The Oct. 15 football game between rivals Eldorado and Chaparral high schools came down a final kick in overtime. Tied at 27 in the schools’ biggest game of the year —- the annual “Cleat Game” —- Eldorado’s kicker came on the field for the extra point.
The snap was straight, the hold was good and she drilled it through the uprights.
Chynna Hartmann’s teammates rushed the field and hoisted her onto their shoulders just as the University of Notre Dame players did in the movie “Rudy.”
Hartmann and 38 others were recognized May 25 at the 10th annual Celebration of Young Women Athletes at the Palms. Las Vegas Athletic Clubs sponsored the event.
Families, principals and coaches came to the event to celebrate the outstanding young women and their achievements. Most played at least three sports, and all but a few were National Honor Society members.
The honorees received a plaque, a certificate and a one-year membership to Las Vegas Athletic Clubs. Individual schools were responsible for nominating the athletes.
Hartmann was a four-year varsity soccer player at Eldorado High School, 1139 Linn Lane, and president of the school’s honor society and French club, as well as a volunteer at local charities.
Her friends on the football team invited her to practice one afternoon, and she began kicking field goals for fun. Her foot caught the coach’s eye, and he asked her to join the team as the kicker since it didn’t have one.
Her father, Larry, had concerns about her safety at first.
“But the guys assured me they would take care of her,” Larry Hartmann said. “The coach promised she would only kick field goals and extra points.”
Chynna Hartmann said it didn’t seem to bother anyone on the team and that the players were very protective of her. Her longest field goal of the season was 40 yards.
After winning the big rivalry game, players from both teams shook hands.
“Some of the (Chaparral players) were really mad, and some of them were congratulating me,” Chynna Hartmann said.
She plans to attend Ohio State University in the fall and study physics and engineering.
Another female at the conference who didn’t mind besting the boys was Dana Arce of Clark High School, 4291 Pennwood Ave.
She played volleyball, ran track, cross-country and wrestled in the 103-pound division, finishing the year with an 11-12 record.
“It felt good because you don’t expect a girl to beat a guy,” Arce said. “My guy friends were wrestling, and so one day I just went.
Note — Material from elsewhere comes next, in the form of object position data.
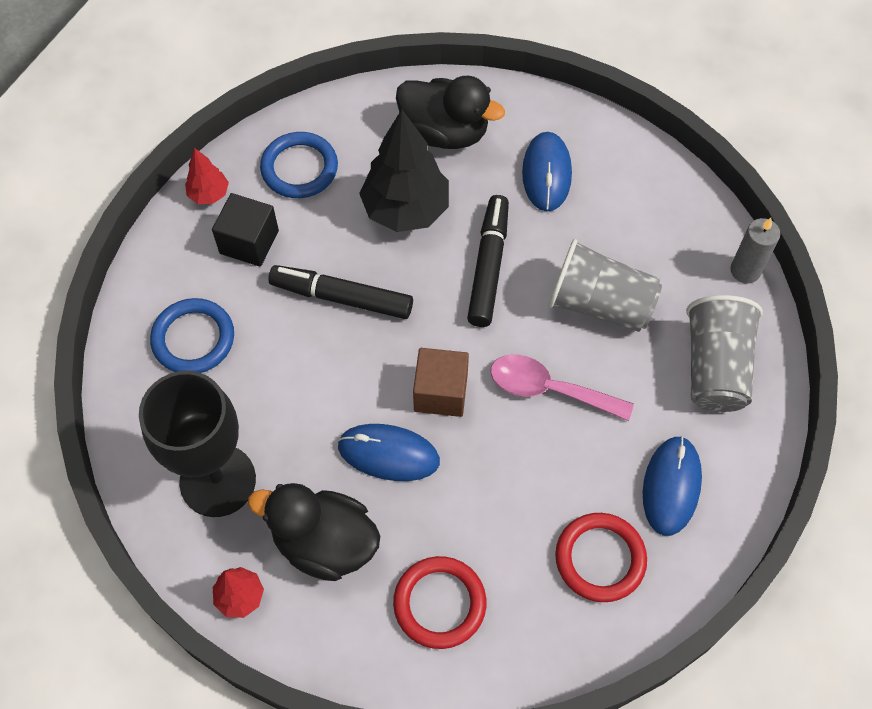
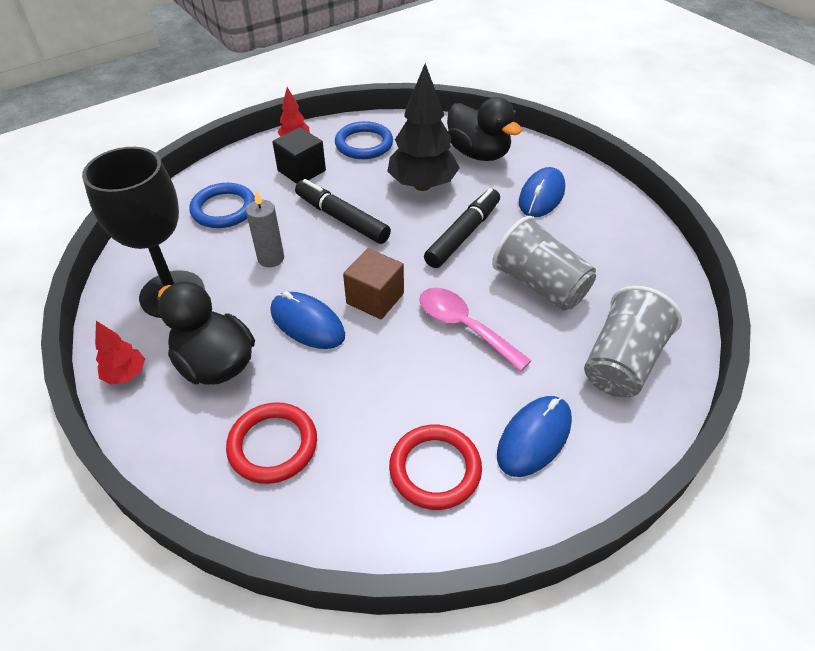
camera: 25 degrees right, 15 degrees down
grey candle [730,218,780,283] -> grey candle moved to [246,190,284,267]

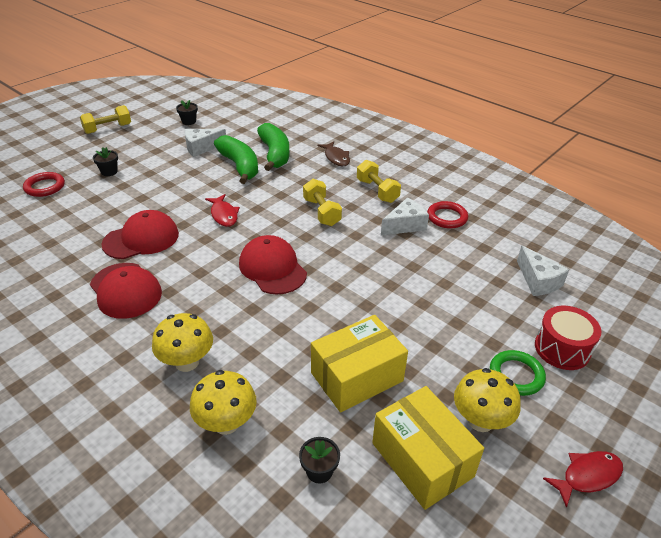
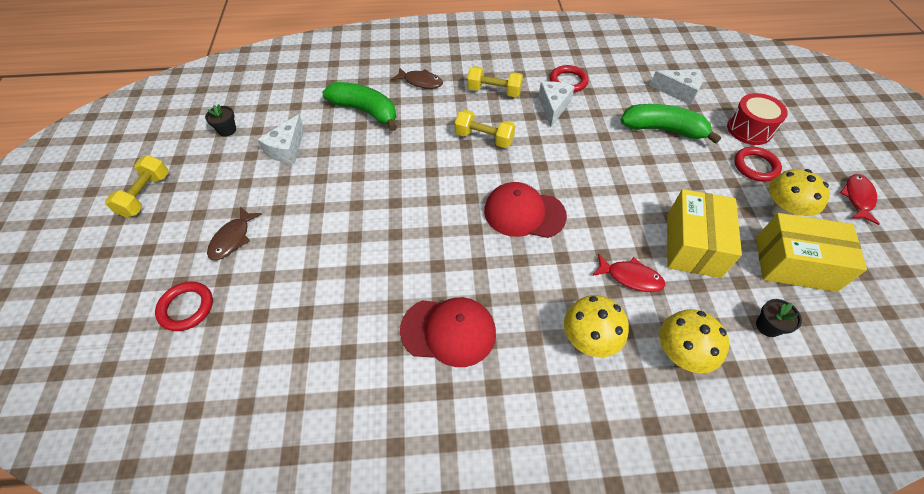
camera: 45 degrees left, 15 degrees up
black flower pot [93,147,118,176] -> brown fish [207,207,262,260]
red cap [101,210,179,259] -> none
red fish [205,194,240,227] -> red fish moved to [592,254,665,292]
green banana [214,135,258,184] -> green banana moved to [620,104,721,144]
green ring [490,350,546,396] -> red ring [734,147,782,182]

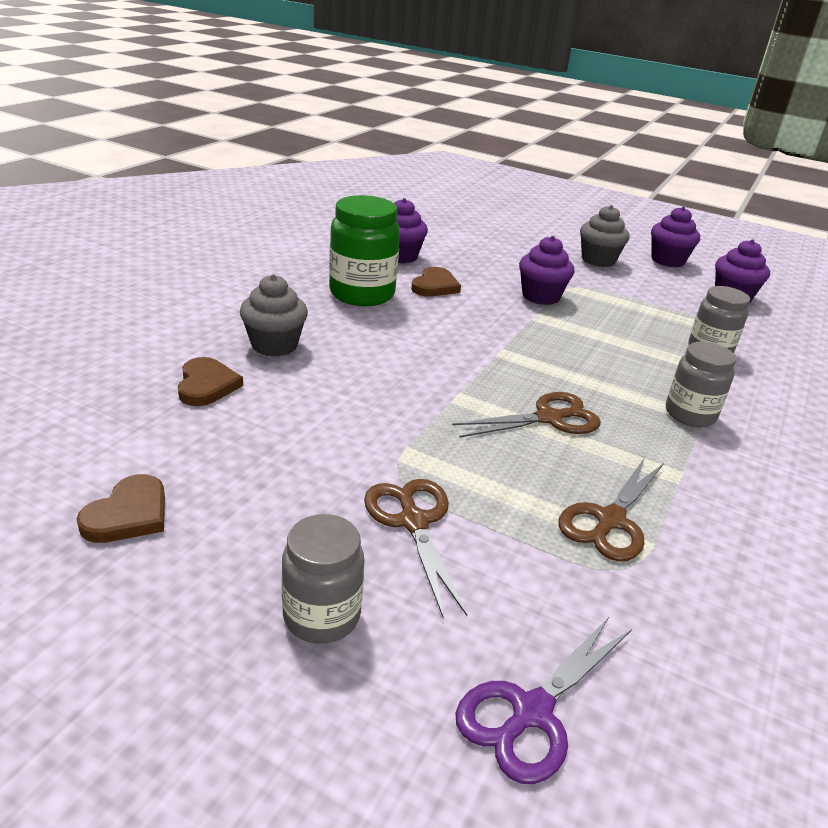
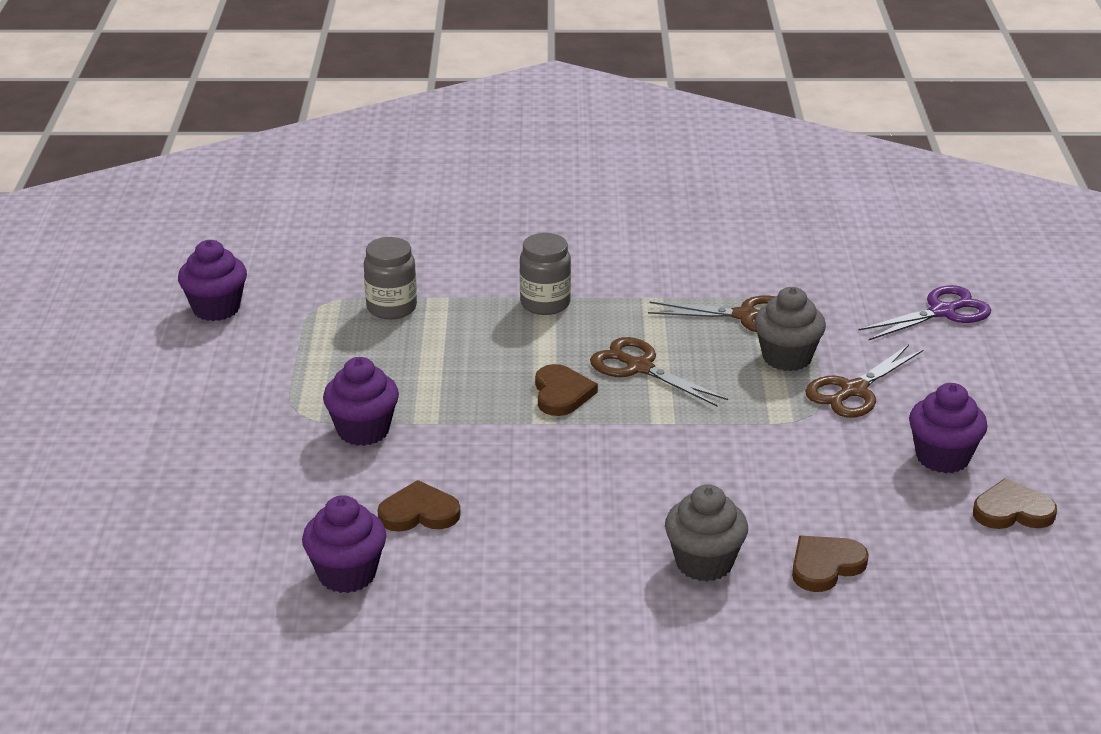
camera: 115 degrees left, 0 degrees up
grey jar [282,514,364,644] -> none
green jar [329,195,400,306] -> none
purple scissors [456,617,631,784] -> purple scissors turned 45 degrees counterclockwise [858,285,991,340]
grey cupcake [580,205,630,267] -> grey cupcake moved to [754,287,826,371]
purple cupcake [651,207,700,267] -> purple cupcake moved to [909,383,987,473]
none -> brown heart [535,364,598,416]

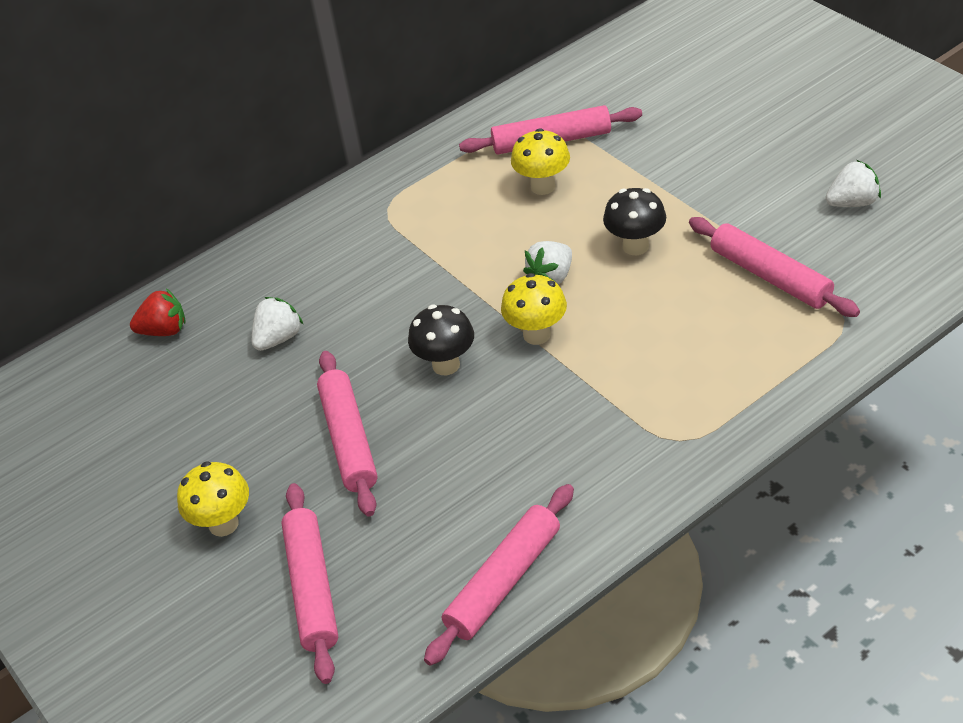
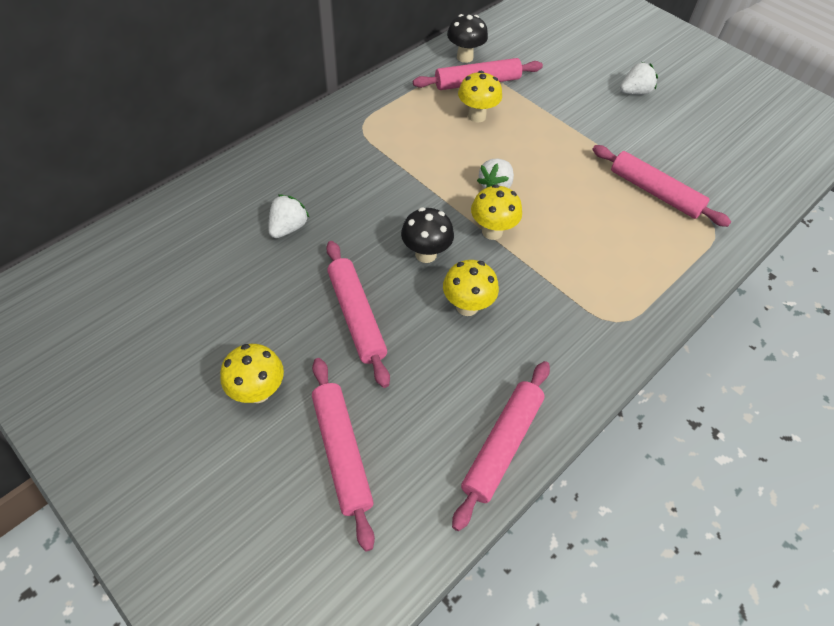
camera: 15 degrees left, 10 degrees up
red strawberry [130,289,186,336] -> none
black mushroom [603,188,666,255] -> black mushroom moved to [447,14,488,63]
white strawberry [826,160,881,207] -> white strawberry moved to [620,62,658,95]
none -> yellow mushroom [443,260,499,316]

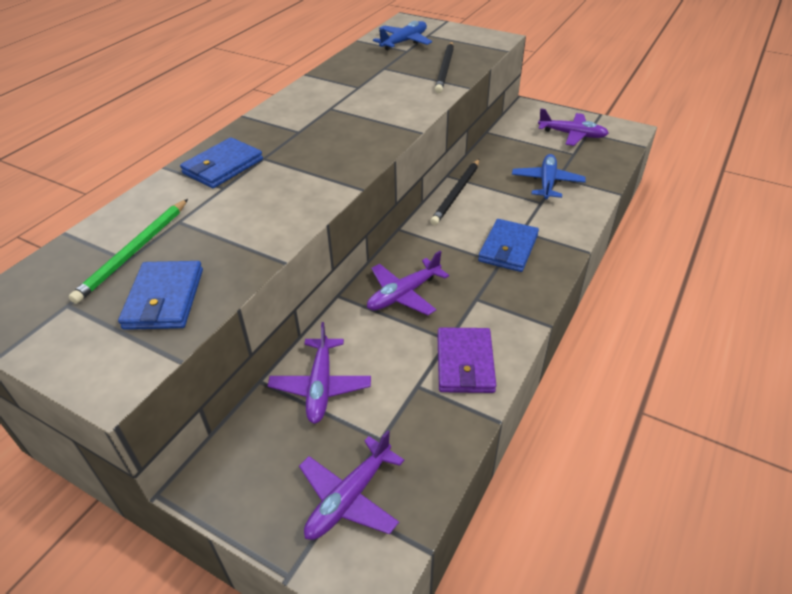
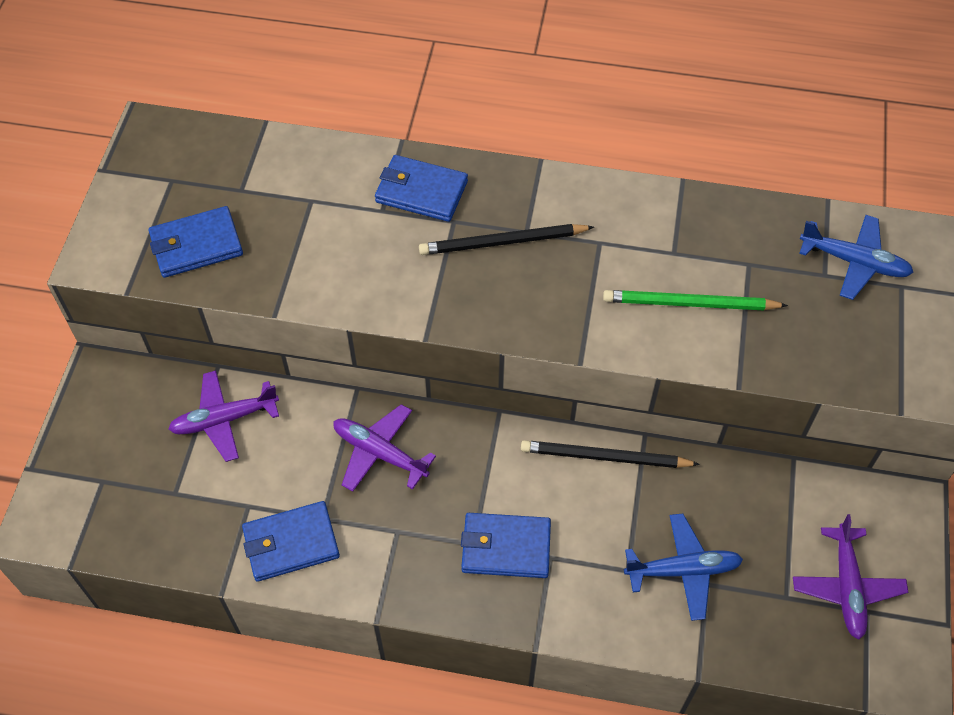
camera: 70 degrees right, 15 degrees up
green pencil [69,199,188,304] -> green pencil moved to [603,290,788,311]
purple plane [299,430,404,540] -> none
black pencil [435,42,454,93] -> black pencil moved to [419,224,594,255]
purple wallet [437,327,496,393] -> blue wallet [242,501,340,582]

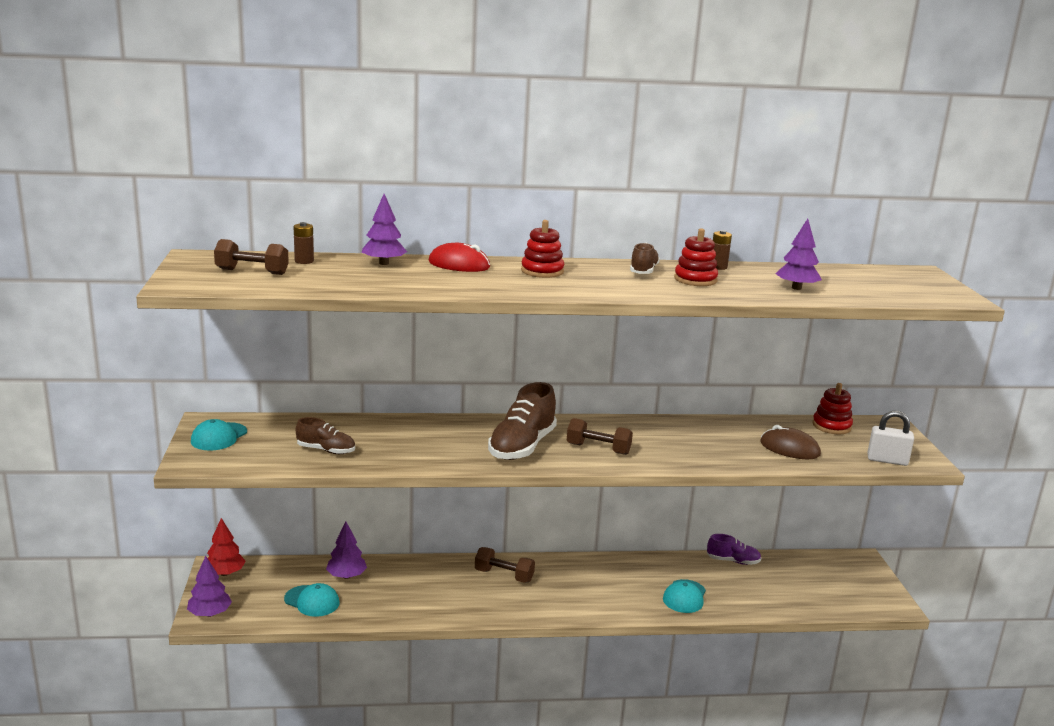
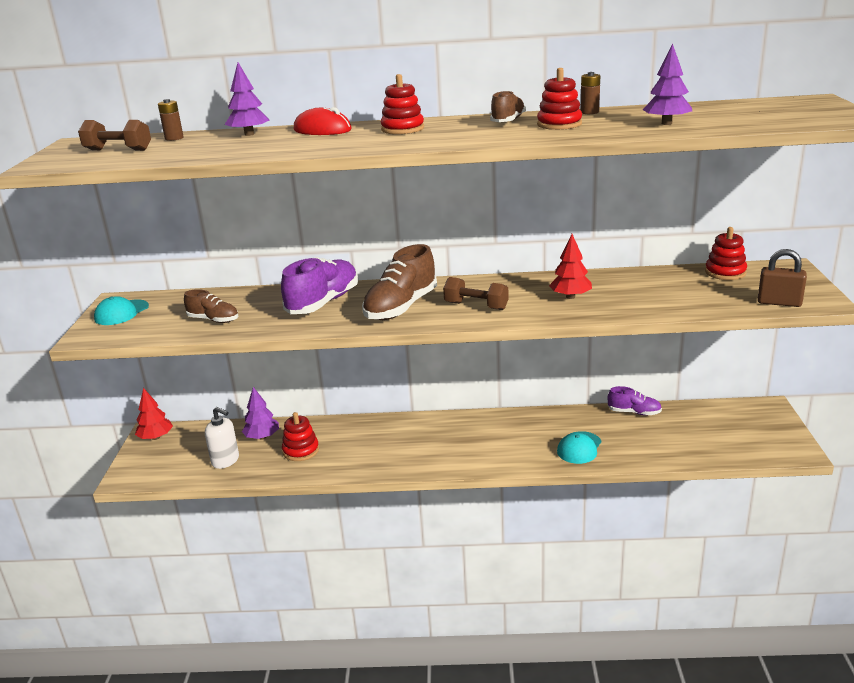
camera: 10 degrees right, 5 degrees up
purple tree [187,556,232,617] -> none
turquoise cap [284,583,339,617] -> white soap dispenser [205,407,239,469]
brown dumbbell [475,547,535,583] -> none
brown mouse [760,425,821,459] -> none
white padlock [867,411,914,466] -> brown padlock [758,249,807,307]
none -> purple shoe [281,257,358,314]
none -> red stacking toy [282,412,319,461]
none -> red tree [549,234,592,299]

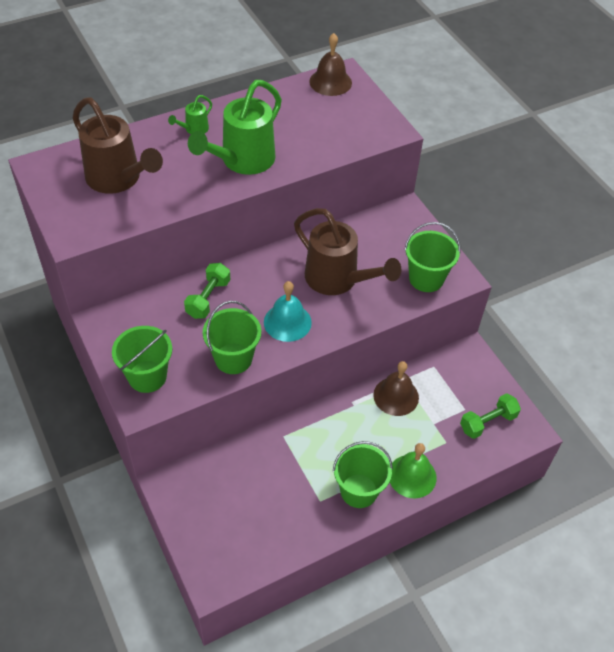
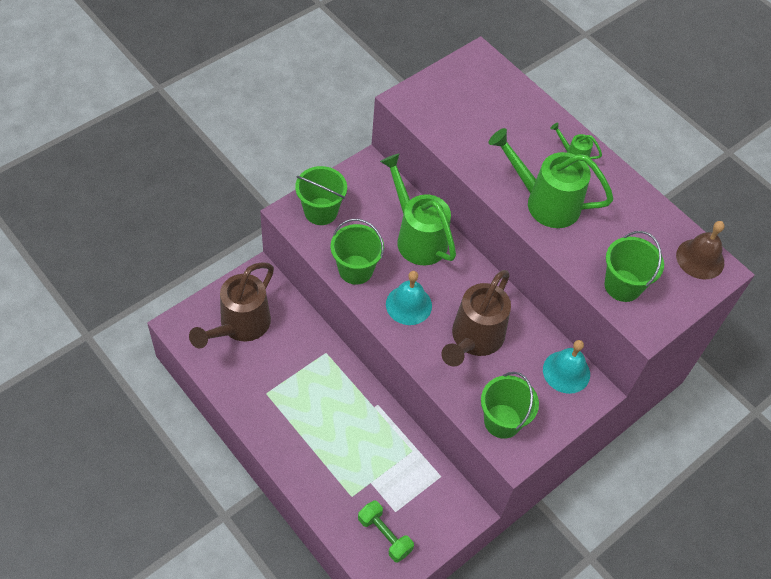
camera: 75 degrees right, 5 degrees up
brown watering can [73,97,163,194] -> brown watering can moved to [189,262,274,349]
green dumbbell [184,263,231,319] -> green watering can [380,153,456,265]
green bucket [333,441,393,508] -> green bucket moved to [604,231,664,302]
brown bell [373,361,419,416] -> none
green bell [390,443,437,498] -> none
none -> turquoise bell [543,340,590,394]

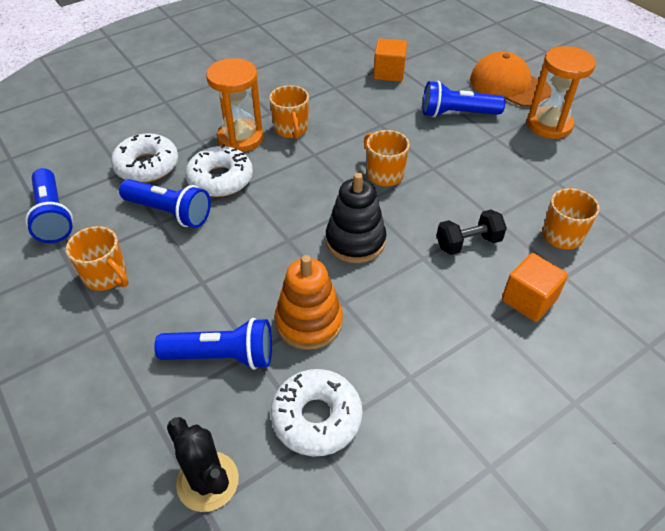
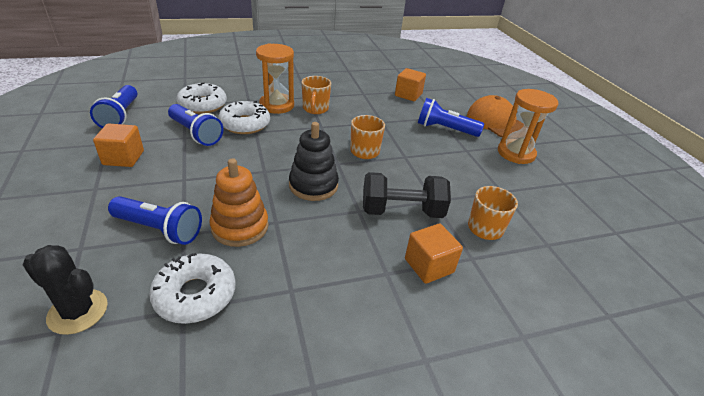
camera: 15 degrees right, 10 degrees down
orange mug [66,226,129,291] -> orange cube [93,123,144,167]
black cactus [167,417,239,512] -> black cactus turned 45 degrees counterclockwise [23,245,108,335]
black dumbbell [437,209,507,255] -> black dumbbell [363,172,451,218], size x1.52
It was really hard at first, but I didn’t want to be a quitter. They were surprised when I stuck with it.”
Arce lettered in the sport after two years of competing. She said her wrestling days are probably behind her at this point and that she’s always looking for different activities.
“I like trying new things and doing the best I can,” Arce said, who has trained in karate and taken accordion lessons.
She plans to attend the College of Southern Nevada in the fall and major in engineering.
Nicole Ameli, a senior at Palo Verde High School, 333 S. Pavilion Center Drive, has traveled the world for sport. She represented the United States in fencing tournaments in Canada, Germany, France and Sweden. She has received a fencing scholarship to the University of Notre Dame.
Ameli, who played basketball and ran track and cross-country for her school, is still modest about her accomplishments.
“Oh, my gosh,” Ameli said. “I’m so humbled by this award. There are so many amazing athletes in Las Vegas.”
Las Vegas Athletic Clubs d irector of w omen’s p rogramming Connie Stewart coordinates the event every year.
She came up with the idea a decade ago after attending her son’s high school graduation, where an award was presented to the outstanding male and female athletes at the school.
“I was amazed they were honoring female athletes,” Stewart said. “They didn’t used to do that when I was in school.
“It’s just so important to recognize the youth. These are exemplary students and athletes. This is the cream of the crop, and it’s important to let them know the community appreciates them.”
Stewart said she hopes this kind of recognition will encourage other teenage girls to join athletics because it promotes a healthy lifestyle and academic success.
Tiara Veal, a junior at Sunrise Mountain High School, 2575 Los Feliz St., said participation in basketball, volleyball and track helped her and others keep up on their studies.
“It made me focus more on school,” Veal said. “If you have bad grades, you can’t play.”